7. The footswitch layout drawing is looking from the inside of the amp. This seems obvious to me now but it wasn’t when I was first studying the layout. Note the ground connection for the middle pin. Also, be careful with how much heat you apply here when you solder. I feel like I almost melted the plastic the pins are seated in.
8. Solder in all the pieces that go on the volume pot and rock/jazz and mid boost switches. Be careful here with leads and make sure you don’t have any shorts. It’s quite cramped in there but I was able to do all the soldering with those items installed in place.
9. For me, I soldered all the wires starting from the pots/switches/etc and made them long enough to get to the board plus some in order to have slack since I wanted the wires to connect from the bottom. In retrospect, I would have started the wires from the board and then installed the board before cutting the wires to length and soldering to the pots/switches/etc. I think this would have made for shorter wire lengths. TIP: I didn’t have any problems with my solder connections, but Nik does recommend that you wrap the leads/wires around what you’re soldering them too in order to establish a mechanical connection prior to soldering. I would likely follow that reco if I were to do this again. TIP: Nik includes shielded wire which is indicated in the layout by a circle around a wire intersection. What that means is that you’re supposed to strip the wire first to the shielding layer and make a connection for that to go to ground. Then you strip the remaining signal wire insulation and connect that to where the wire goes. I was very confused by this at first and couldn’t understand why you would want all those wires connected to ground. The photos on the site show the ends shrink wrapped so you can’t see how it’s supposed to be. But if you use some wire cutters and just strip away the first layer to get to the shielding, you’ll see the signal wire insulation directly under. I just have never seen such thin shielded wire before so I think that’s what was throwing me off.

▶ _GIVEN ENTRIES_:
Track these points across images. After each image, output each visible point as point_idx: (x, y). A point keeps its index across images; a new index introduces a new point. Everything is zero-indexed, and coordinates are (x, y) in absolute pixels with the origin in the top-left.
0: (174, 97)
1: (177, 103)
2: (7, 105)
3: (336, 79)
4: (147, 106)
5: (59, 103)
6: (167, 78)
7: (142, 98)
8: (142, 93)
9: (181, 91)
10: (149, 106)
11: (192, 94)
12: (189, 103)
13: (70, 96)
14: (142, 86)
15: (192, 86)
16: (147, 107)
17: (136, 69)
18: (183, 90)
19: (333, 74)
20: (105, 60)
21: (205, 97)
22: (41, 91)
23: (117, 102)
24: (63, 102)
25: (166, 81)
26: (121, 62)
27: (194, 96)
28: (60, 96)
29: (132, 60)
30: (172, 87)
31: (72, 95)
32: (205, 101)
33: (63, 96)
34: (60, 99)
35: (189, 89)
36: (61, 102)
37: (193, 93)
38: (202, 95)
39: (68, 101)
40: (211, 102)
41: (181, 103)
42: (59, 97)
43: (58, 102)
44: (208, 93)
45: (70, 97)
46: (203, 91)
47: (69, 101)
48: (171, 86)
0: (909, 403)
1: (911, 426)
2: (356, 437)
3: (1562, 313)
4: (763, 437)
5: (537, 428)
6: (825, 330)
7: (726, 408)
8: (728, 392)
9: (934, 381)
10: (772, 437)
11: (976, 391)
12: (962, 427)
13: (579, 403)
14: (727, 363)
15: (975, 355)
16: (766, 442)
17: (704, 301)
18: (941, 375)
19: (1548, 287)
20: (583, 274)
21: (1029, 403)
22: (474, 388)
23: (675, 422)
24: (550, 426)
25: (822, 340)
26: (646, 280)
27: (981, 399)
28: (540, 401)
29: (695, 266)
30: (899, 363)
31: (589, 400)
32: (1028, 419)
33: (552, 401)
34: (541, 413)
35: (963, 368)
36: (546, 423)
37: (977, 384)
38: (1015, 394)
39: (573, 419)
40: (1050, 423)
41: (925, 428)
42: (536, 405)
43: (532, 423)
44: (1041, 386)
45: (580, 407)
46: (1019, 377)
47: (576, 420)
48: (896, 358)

▶ _REQUIREMENT 1_: Summarize the amp assembly notes in three sentences.
▶ _REQUIREMENT 2_: List every switch and potentiometer that the amp assembly notes name.
Work only from the amp assembly notes; the entries play no part here.

▶ _TASK ANSWER 1_: The footswitch layout drawing shows the view from inside the amp, the middle pin needs a ground connection, and too much soldering heat there can nearly melt the plastic that holds the pins. The parts on the volume pot and the rock/jazz and mid boost switches can be soldered with those items installed, though the space is cramped and care is needed to avoid shorts. Starting the wires from the board would likely have made them shorter, and the tips advise wrapping leads before soldering and grounding the shielding layer of the shielded wire before connecting the signal wire.

▶ _TASK ANSWER 2_:
- Footswitch
- Volume pot
- Rock/jazz switch
- Mid boost switch